As I wrote in a Facebook post the following day:

I got to be present for – and photograph – a rather extraordinary event yesterday at City Winery.

It’s called the “Guitar Mash.”

It starts with a “house band” of A-List musicians – like Jerry Douglas on dobro, Mark Stewart (musical director for Paul Simon, among other things), Victor Krauss on bass, Larry Atamanuik on drums and John Deaderick on keys.

As the afternoon unfolded, the band was joined on stage by featured players including the likes of Brent Mason, Keb Mo, and John Oates.

But the really unique feature is: the audience is encouraged to bring their own instruments and… ohmigod… play along with the stars! Chord-and-lyric charts are displayed on the video screens and “Chord Coaches” (from the W.O. Smith School) wander the audience helping the guests suss out what they’re trying to play.

There will be more to come after I’ve sorted through all the files, but this morning I want to share this one shot of MV Gauthier, as she performs Woody Guthrie’s “This Land Is Your Land” and looks out at a venue full of people playing and singing along with her. Her reaction here captures the entire essence of the event. Long story short, it was a blast for every one.

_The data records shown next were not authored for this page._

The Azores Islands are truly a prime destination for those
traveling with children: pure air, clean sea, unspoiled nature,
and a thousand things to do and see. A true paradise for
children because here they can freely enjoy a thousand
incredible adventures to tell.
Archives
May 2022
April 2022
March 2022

While technology continues to disrupt the “virtual” music business, I felt like this was an indication of what’s possible in the “real” world of music: empowering more people to make music themselves. I kinda think Mary is catching that spirit in this moment and realizing what a wonderful thing that could be.

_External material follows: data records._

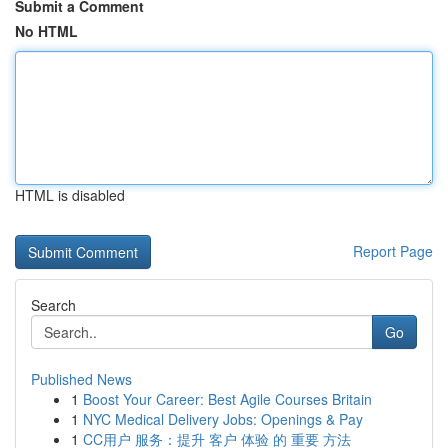
Submit a Comment
No HTML
HTML is disabled
Report Page
Search
Go
Published News
1
Boost Your Career: Best Agile Courses Britain
1
NYC Medical Delivery Jobs: Openings & Pay
1
CC用户 服务：提升 客户 体验 的 重要 方法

It oddly frustrates me sometimes when I go to a concert or a club, and there is so little for the audience to do.  The performers put their best effort into a song, and the rest of us sit there and repetitiously flap our hands together in appreciation.  Rinse and repeat.  I don’t know that there is any viable alternative to that, but here’s a venue full of people doing something other than waiting for their chance to applaud:

Digital Caveats re: the above slideshow: I’m having some issues with ZenFolio – my web gallery/service provider – over their continued reliance on Adobe Flash for these slide shows.  10 years after Steve Jobs wrote the epitaph on Flash, ZenFolio only lets me create an “embeddable” slideshow if I use Adobe Flash.  HTML5 has been the de-facto standard for nearly a decade,  but when I try to embed the HTML5 version of this slideshow in my WordPress post, only half of the images appear in an otherwise half-black screen.  I love ZenFolio, but this one rates a big WTFF?  I don’t have Flash on my new MacBook Pro, so I have no idea if the embed above works or not.  If not, follow this link to see the entire gallery; there is a button to display the HTML5 slideshow in the upper right corner of the gallery page.

 

Returning once again to the archives…

In 2009, Pru Clearwater created a musical show unlike anything #Nashville has seen before or since. Inspired by an encounter with a sea turtle while diving in the Virgin Islands, the “Pru Clearwater and The Infinite Field” combined music, chanting, dance and recitation in an experience I called “Rock & Roll #Kirtan.” .

The “Infinite Field” derives from a concept in physics: within every atom, in the space between the nucleus and the electron orbits, as well as the vacuum between the stars, there is a field of energy, “the quantum sea.” But in all of the Universe, there is just ONE such field, not only infinite but effectively uniting every thing – animate or inanimate – in its continuity. .

With “The Infinite Field,” Pru expressed her belief in “the one-ness of everything,” and in the moment captured here, demonstrates the ecstasy I’m lookin for when I go out to shoot “The Joy of Making Music™.”